Update: Sentencing has been continued to 9:30 a.m., Feb. 1, 2021.
The docket and notice do not state if the hearing will be in person, virtual, a combination of the two or if that has not been decided yet.
Livingston, 20, pleaded guilty on Aug. 4, 2020, to a criminal information charging him with second-degree murder for Tyler Lamebear’s beating death on April 6, 2019. Livingston is an enrolled member of the Navajo Nation. Second-degree murder carries a maximum sentence of life.
According to the plea deal signed by prosecutor David Cowen, Livingston will be entitled to a two-level reduction in the federal sentencing guidelines, although where that puts his sentence is unknown pending the outcome of a pre-sentence report.
According to the plea, Livingston admitted to beating Lamebear with his hands, feet and a metal flashlight causing severe head, face and body injuries.
It appears from the docket that the pre-sentence report may have been filed because entry 50 from the docket is missing, pre-sentence reports are not public and a sentencing date has been set.
What federal probation officers think his sentencing range should be has not been entered into the court docket yet. It is usually revealed either through a prosecution or defense sentencing memorandum.
A federal grand jury previously indicted Livingston on a charge of first-degree murder on Jan. 29, 2020.
According to the federal sentencing table, with little or no criminal history, that puts Livingston’s proposed sentence, sans any increases or decreases, at 16 to 20 years. At a base offense level of 38, the range increases to 20 to 24 years.
According to New Mexico and federal court records, Livingston has one past criminal case, for intoxicated driving and child endangerment from March 2019. Prosecutors dismissed that the case at the magistrate level, without prejudice, on May 8, 2019 in a form dismissal and wrote that Livingston was in federal custody for “an alleged capital offense.” Past arrests or convictions in tribal court are unknown.

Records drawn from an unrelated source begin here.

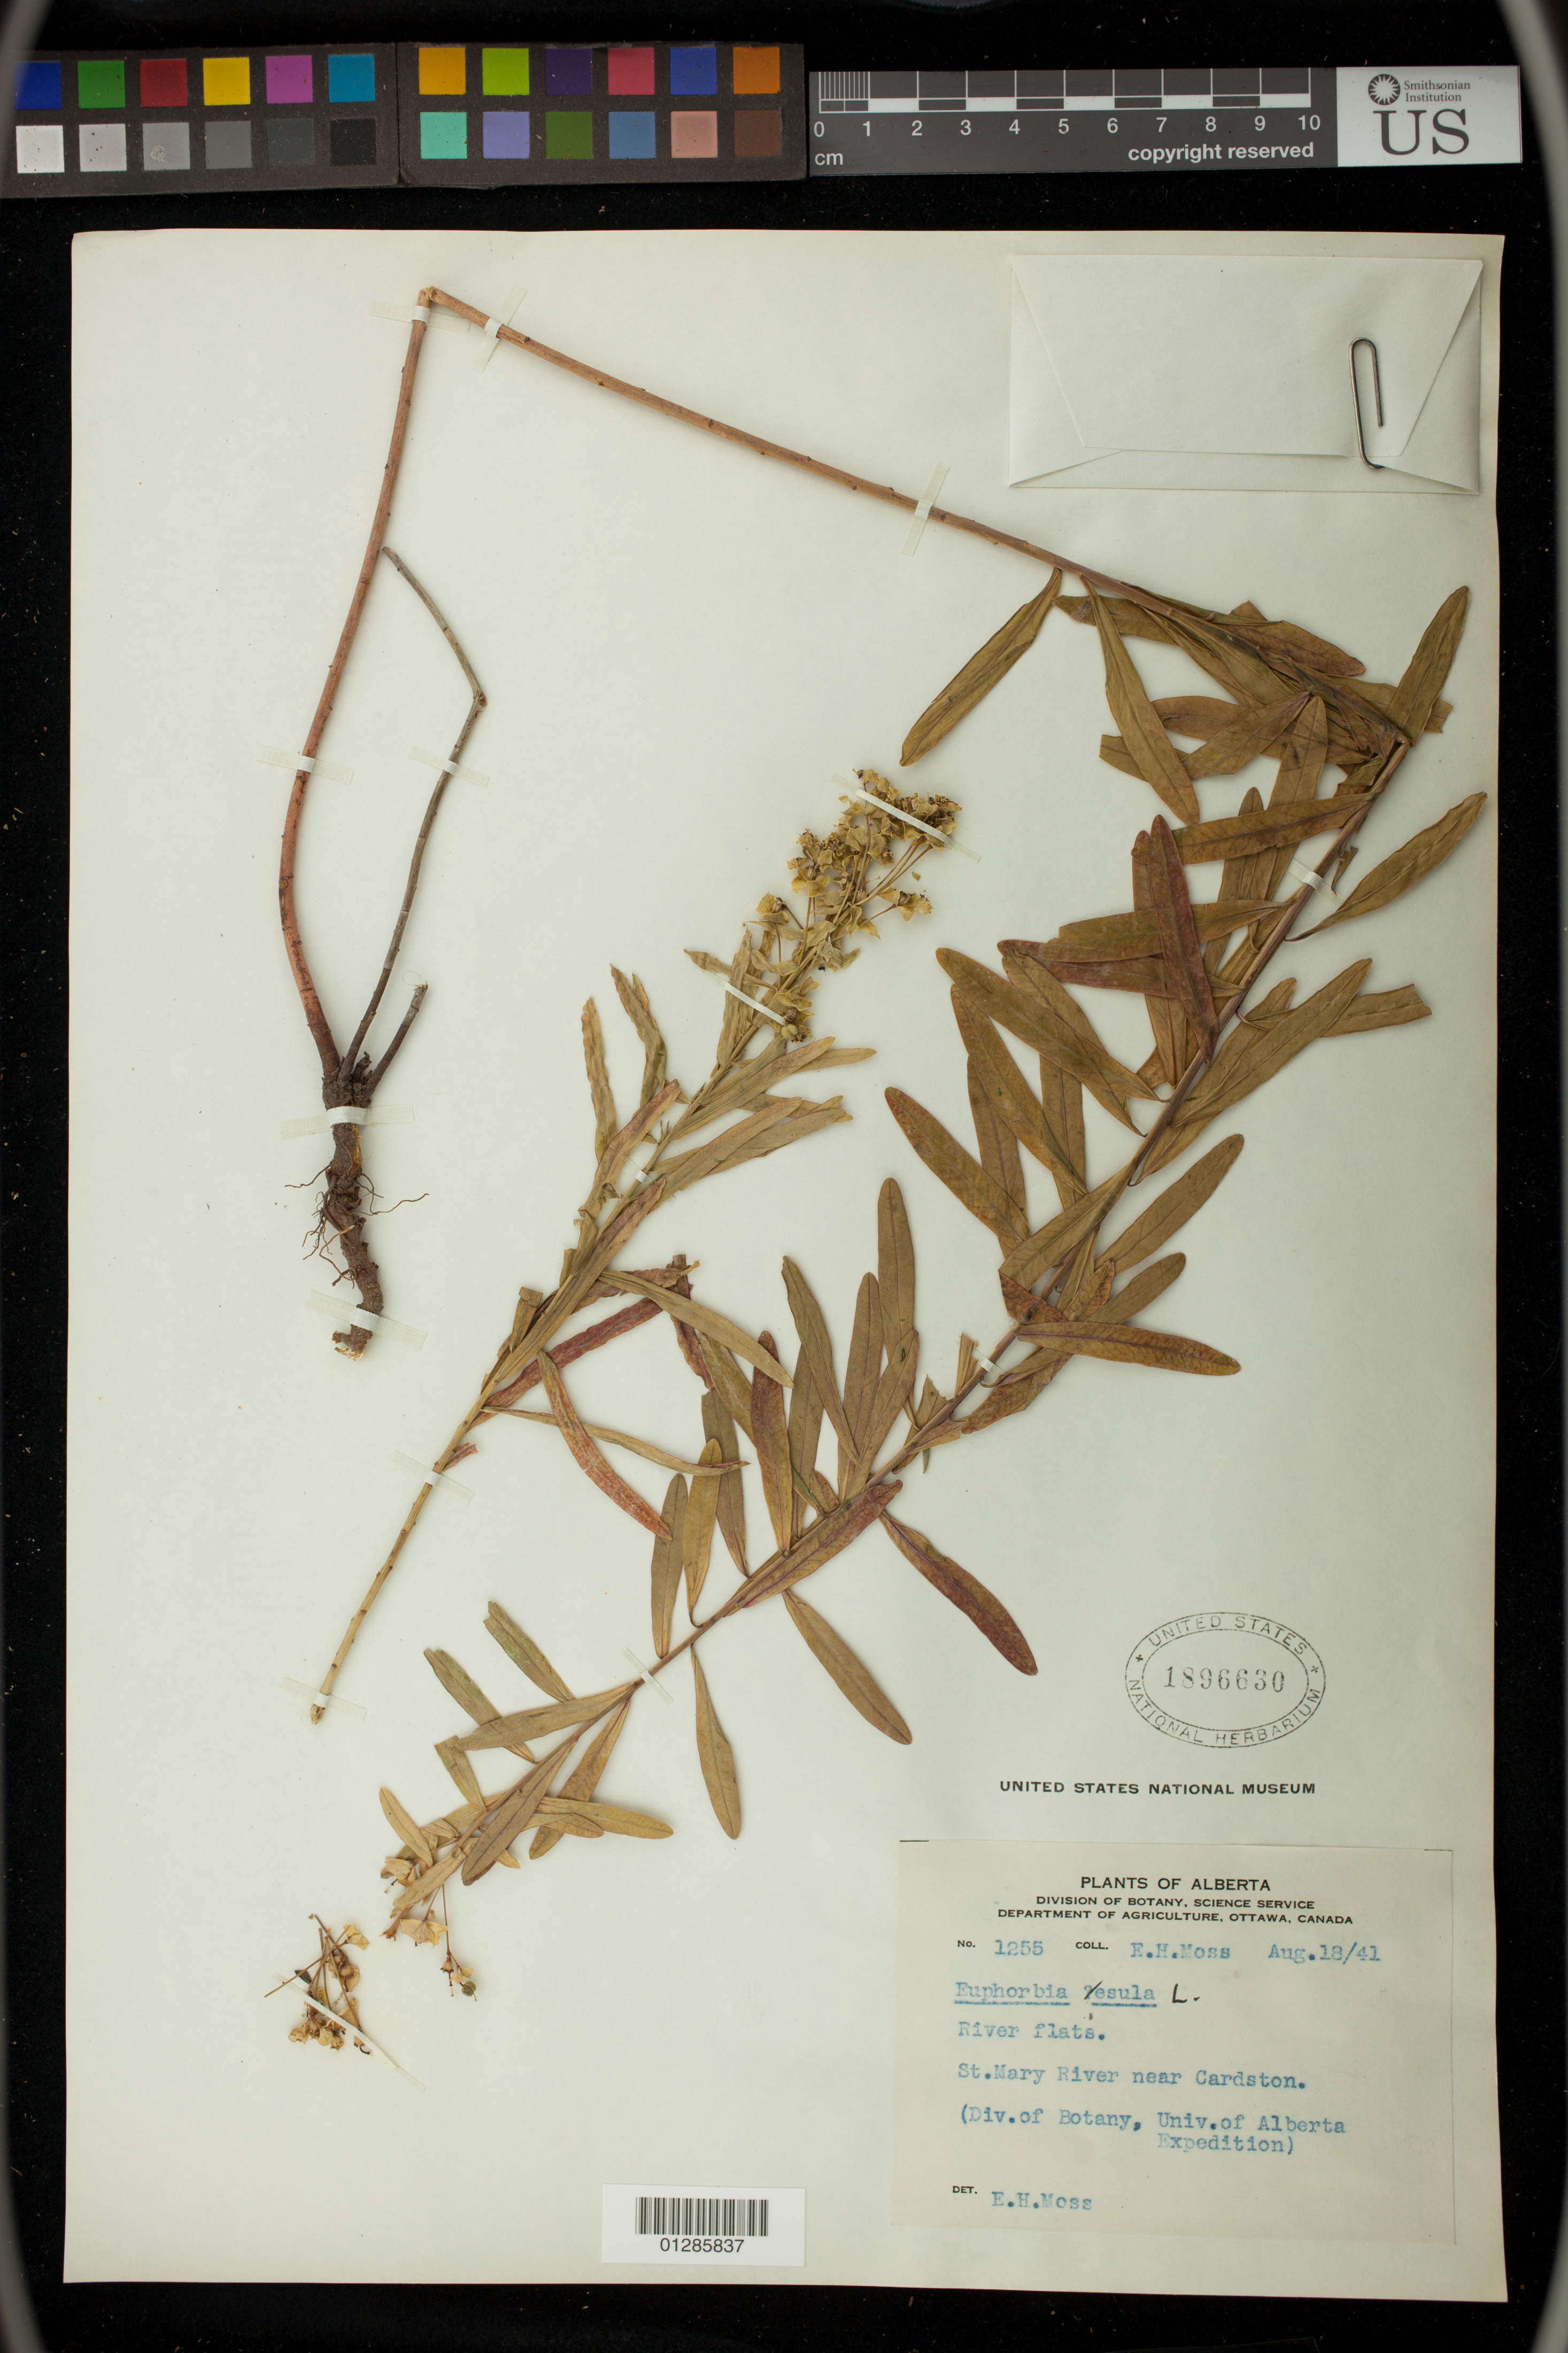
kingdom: Plantae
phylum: Tracheophyta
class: Magnoliopsida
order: Malpighiales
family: Euphorbiaceae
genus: Euphorbia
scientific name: Euphorbia esula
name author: L.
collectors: E. Moss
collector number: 1255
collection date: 1941-08-18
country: Canada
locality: St. Mary River near Cardston.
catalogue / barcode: US 1896630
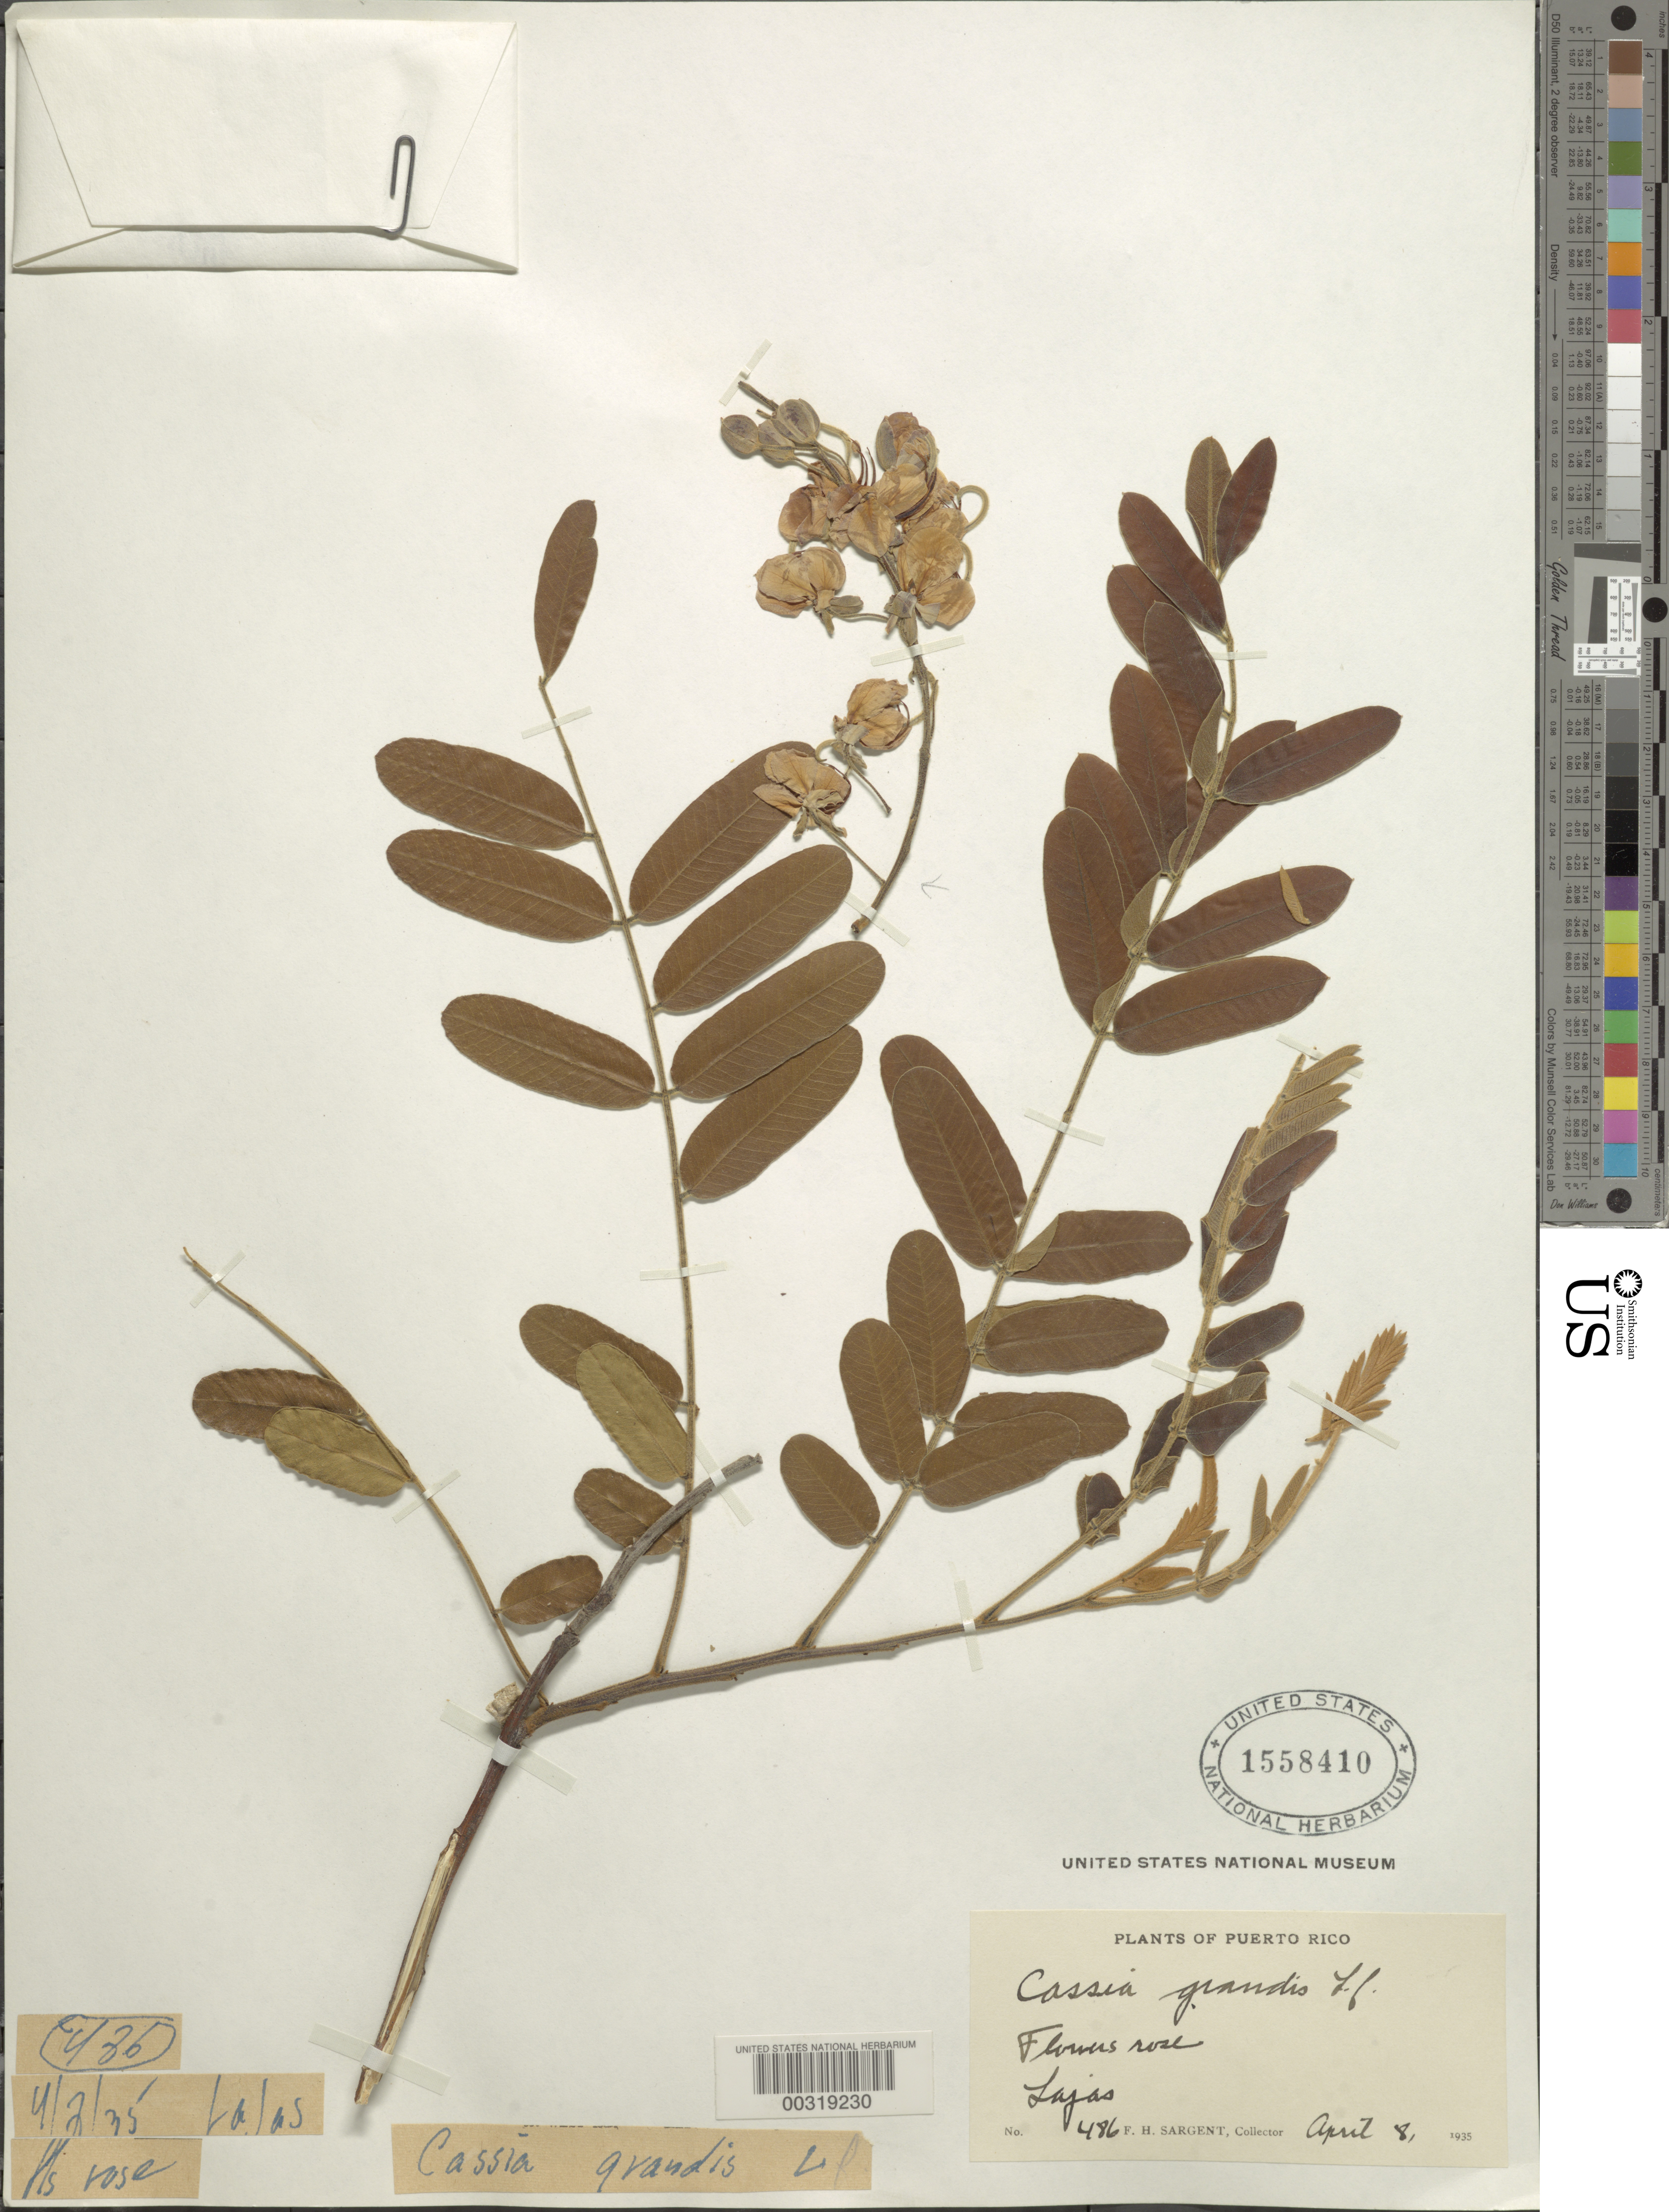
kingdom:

His addresses are listed as Church Rock and Vanderwagen in state court documents.
On April 6, 2019, Troy Livingston’s mother, Gertrude Livingston, identified in charging documents as G.L., was at home when her son and his girlfriend, Tyler Lamebear, came home to her Rodeo Road home in Breadsprings, FBI Agent Monty Waldron wrote in a statement of probable cause for Livingston’s arrest.
At 3 a.m., Livingston and Lamebear were arguing and Gertrude Livingston could “sense tension” between them. She then heard crying, which she believed was from her son hitting Lamebear. He ordered his mother out of the bedroom and she complied, Waldron wrote.
When she heard more crying, she went into the bedroom and saw her son allegedly stomping his girlfriend with his foot and described the girlfriend as being in a ball, her arms and hands around her head, he wrote.
“Again LIVINGSTON told G.L. to get out, so G.L. left the house,” Waldron wrote. “LIVINGSTON locked the door behind G.L. From outside, G.L. could hear screaming, thumping and banging.”
When it was quiet, the mother went back into the house and heard wheezing from inside the bedroom door. At some point, she called the Navajo Police Department to report a violent “dispute,” Waldron wrote.
Officers found Lamebear lying on the floor, covered in blood, badly beaten. They asked her who beat her and she responded, “Troy did this to me.” Livingston was lying on the bed next to his 2-1/2-year-old toddler, who was not harmed, he wrote.
Medics transported Lamebear to the Gallup Indian Medical Center. She either died at the hospital or before she arrived, he wrote.
Livingston told FBI Agent David Loos and Navajo Criminal Investigator Ben Yazzie, during an interrogation, that he “took it too far, way too far.” He was angry Lamebear admitted to having sex with his friend. He also admitted to using a flashlight to beat her, Waldron wrote.
According to the autopsy report by Lori Proe, Lamebear had multiple “bruises, scrapes and skin tears of the face and scalp” and many of them had a distinctive shape, like that of a flashlight. Her nose was broken and there was bleeding in the deep tissues of her scalp and bleeding over the surface of her brain, which was swollen, “a change that can occur when the organ is damaged and/or deprived of oxygen.”
Multiple ribs were broken and she was bleeding in her chest and what would be a bite mark on her left shoulder, Proe wrote.
According to a deputy field investigation by Harolynn Yazzie, she was covered in dried blood and her clothing was soaked in blood.